* _WORK TO COMPLETE_: Put this sentence from the Sberbank January 2015 results summary into Spanish: "The share of the CBR funding (excluding the subordinated debt) in total liabilities was reduced from 15.2% to 10.9% in January."

* _READING PASSAGE_:
--- BEGIN ---

Please note that the numbers are calculated in accordance with Sberbank's internal methodology. Also note that the effect of subsequent events is excluded from the numbers as of January 1, 2015.

February 6, 2015

Income Statement Highlights for 1M 2015 (as compared to 1M 2014):
- Net interest income decreased by 33.6% y-o-y. Interest income increased by 34.3% y-o-y, but interest expenses increased by 131.7% y-o-y on more expensive cost of funding from the CBR and corporate deposits
- Noncredit commission income grew by 9.5% y-o-y, net fee and commission     income decreased by 7.8% y-o-y

- Operating income before total provisions decreased by 2.9% y-o-y
- Total provision charge was RUB54.9 bn vs. RUB28.5 bn charge for 1M 2014
  - Operating expenses were down by 1.6% y-o-y

- Net profit before income tax reached RUB9.8 bn vs. RUB38.4 bn for 1M     2014

- Net profit totaled RUB3.7 bn vs. RUB31.6 bn for 1M 2014. Significant increase in cost of the CBR's funding and cost of corporate deposits, as well as creation of provisions for impairment were the main drivers     for the decline in Net profit.

Net interest income came at RUB47.9 bn, down by 33.6% compared to that for 1M 2014:

- Interest expenses increased by RUB66.4 bn, due to inflow of funds as well as increases of market interest rates. The strongest effect on interest expense came from the short-term CBR funding that was immediately repriced in-full upon the increase in the key interest rate. The cost of short-term corporate funding was another burden to interest expense. In order to optimize its funding structure as well as lower the average cost of funding, Sberbank reduced its CBR funding by RUB787 bn in January. The share of the CBR funding (excluding the subordinated debt) in total liabilities was reduced from 15.2% to 10.9% in January. The recent decrease in the key interest rate by the CBR, effective February 2, 2015, would have a positive effect on the cost of     funding.

--- END ---

* _DATASET RECORDS_:
--- BEGIN ---

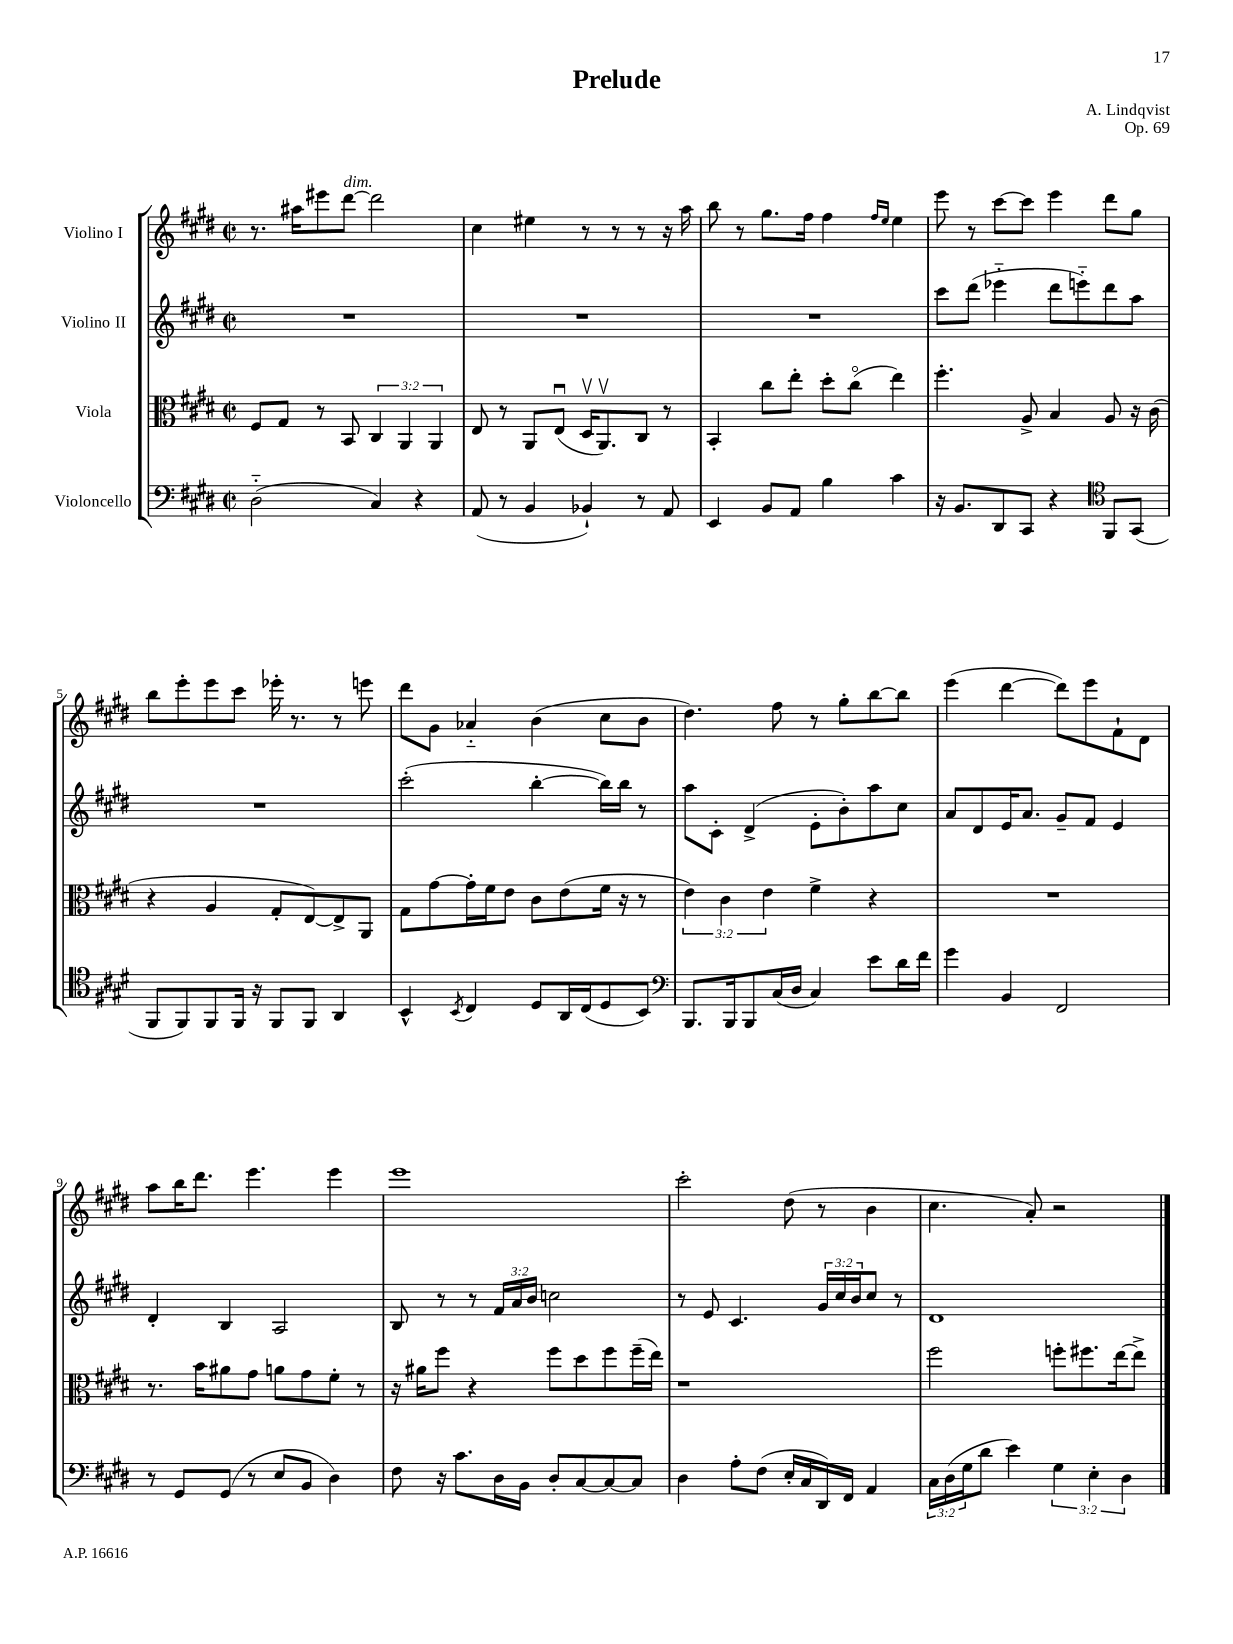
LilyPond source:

\header { title = "Prelude" composer = "A. Lindqvist" opus = "Op. 69" }
<<
\new StaffGroup <<
\new Staff = "s0" \with { instrumentName = "Violino I" } {
    \clef treble \key e \major \defaultTimeSignature \time 2/2
    r8. ais''16 eis'''8 dis'''8~^\markup { \italic "dim." } dis'''2 |
    cis''4 eis''4 r8 r8 r8 r16 a''16 |
    b''8 r8 gis''8. fis''16 fis''4 \grace { fis''16 e''16 } e''4 |
    e'''8 r8 cis'''8~ cis'''8 e'''4 dis'''8 gis''8 |
    b''8 e'''8-. e'''8 cis'''8 ees'''16-. r8. r8 e'''8 |
    dis'''8 gis'8 aes'4-_ b'4( cis''8 b'8 |
    dis''4.) fis''8 r8 gis''8-. b''8~ b''8 |
    e'''4( dis'''4~ dis'''8) e'''8 fis'8-! dis'8 |
    a''8 b''16 dis'''8. e'''4. e'''4 |
    e'''1 |
    cis'''2-. dis''8( r8 b'4 |
    cis''4. a'8-.) r2 \bar "|." |
}
\new Staff = "s1" \with { instrumentName = "Violino II" } {
    \clef treble \key e \major \defaultTimeSignature \time 2/2 \override Staff.TupletNumber.text = #tuplet-number::calc-fraction-text
    R1 |
    R1 |
    R1 |
    cis'''8 dis'''8( ees'''4-_ dis'''8 e'''8-_) dis'''8 a''8 |
    R1 |
    cis'''2-.( b''4~-. b''16) b''16 r8 |
    a''8 cis'8-. dis'4->( e'8-. b'8-.) a''8 cis''8 |
    a'8 dis'8 e'16 a'8. gis'8-- fis'8 e'4 |
    dis'4-. b4 a2 |
    b8 r8 r8 \tuplet 3/2 { fis'16 a'16 b'16 } c''2 |
    r8 e'8 cis'4. \tuplet 3/2 { gis'16 cis''16 b'16 } cis''8 r8 |
    dis'1 \bar "|." |
}
\new Staff = "s2" \with { instrumentName = "Viola" } {
    \clef alto \key e \major \defaultTimeSignature \time 2/2 \override Staff.TupletNumber.text = #tuplet-number::calc-fraction-text
    fis8 gis8 r8 b,8 \tuplet 3/2 { cis4 a,4 a,4 } |
    e8 r8 a,8 e8\downbow( dis16\upbow a,8.\upbow) cis8 r8 |
    b,4-. cis''8 e''8-. dis''8-. cis''8\flageolet( e''4) |
    fis''4.-. a8-> b4 a8 r16 cis'16( |
    r4 a4 gis8-. e8~) e8-> a,8 |
    gis8 gis'8~ gis'16-. fis'16 e'8 cis'8 e'8( fis'16 r16 r8 |
    \tuplet 3/2 { e'4) cis'4 e'4 } fis'4-> r4 |
    R1 |
    r8. b'16 ais'8 gis'8 a'8 gis'8 fis'8-. r8 |
    r16 ais'16 fis''8 r4 fis''8 dis''8 fis''8 fis''16--( e''16) |
    r1 |
    fis''2 f''8-. fis''8. e''16~ e''8-> \bar "|." |
}
\new Staff = "s3" \with { instrumentName = "Violoncello" } {
    \clef bass \key e \major \defaultTimeSignature \time 2/2 \override Staff.TupletNumber.text = #tuplet-number::calc-fraction-text
    dis2-_( cis4) r4 |
    a,8( r8 b,4 bes,4-!) r8 a,8 |
    e,4 b,8 a,8 b4 cis'4 |
    r16 b,8. dis,8 cis,8 r4 \clef tenor fis,8 gis,8( |
    fis,8 fis,8) fis,8 fis,16 r16 fis,8 fis,8 a,4 |
    b,4-^ \acciaccatura { b,8 } cis4 dis8 a,16 cis16( dis8 b,8) |
    \clef bass b,,8. b,,16 b,,8 cis16( dis16 cis4) e'8 dis'16 fis'16 |
    gis'4 b,4 fis,2 |
    r8 gis,8 gis,8( r8 e8 b,8 dis4) |
    fis8 r16 cis'8. dis16 b,16 dis8-. cis8~ cis8~ cis8 |
    dis4 a8-. fis8( e16-. cis16 dis,16) fis,16 a,4 |
    \tuplet 3/2 { cis16 dis16( gis16 } dis'8 e'4) \tuplet 3/2 { gis4 e4-. dis4 } \bar "|." |
}
>>
>>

--- END ---

* _RESPONSE TO THE EXERCISE_: La proporción de la financiación del CBR (excluida la deuda subordinada) en el total de pasivos se redujo del 15,2% al 10,9% en enero.